Estimates of HIV infection rates are much higher for men who have sex with men, or MSMs, than the general population, but the estimates vary widely from study to study.

A report published in the Lancet medical journal in 2009 cited a 6.1 percent HIV infection rate for Kenyan MSMs and 1.4 percent for those in Ghana.

AmfAR AIDS Research estimated 43 percent for MSMs in Kenya and 25 percent in Ghana.

The Crane Survey estimated the HIV infection rates for MSMs in Uganda at 13.7 percent.

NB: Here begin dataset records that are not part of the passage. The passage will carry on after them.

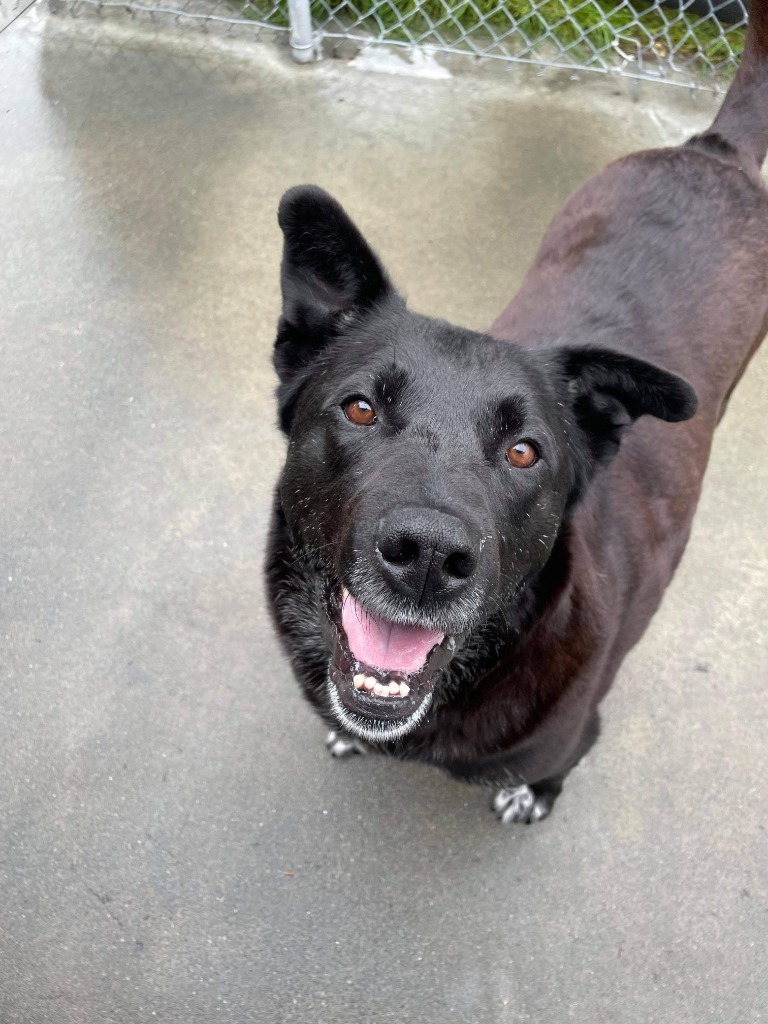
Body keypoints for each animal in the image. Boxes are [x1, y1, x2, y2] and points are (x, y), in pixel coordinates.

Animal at [268, 6, 768, 823]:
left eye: (524, 451)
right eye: (361, 408)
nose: (429, 557)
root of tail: (715, 150)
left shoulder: (576, 732)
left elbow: (551, 771)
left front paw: (533, 797)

C0nsultancy Africa estimated about 25 percent for MSMs in both Ghana and Kenya.  The consultants’ report added:

Community leaders, the police, health care personnel and journalists [need to be] more aware of the basic human rights and health care needs of MSM.

In addition, the criminalisation of homosexual practices in many African countries should be addressed, as it plays a critical role in the widespread stigmatisation and discrimination that many MSM suffer. This could be done by putting more pressure on these Governments to decriminalise homosexual practices.

The interfaith Compass to Compassion Coalition has launched an effort called the Spirit of 76 to bring representatives from Uganda, Kenya, Cameroon, Ghana and 72 other countries with anti-homosexuality laws to this summer’s World AIDS Conference in Washington, D.C., where they will describe the negative impact of those laws on AIDS prevention efforts.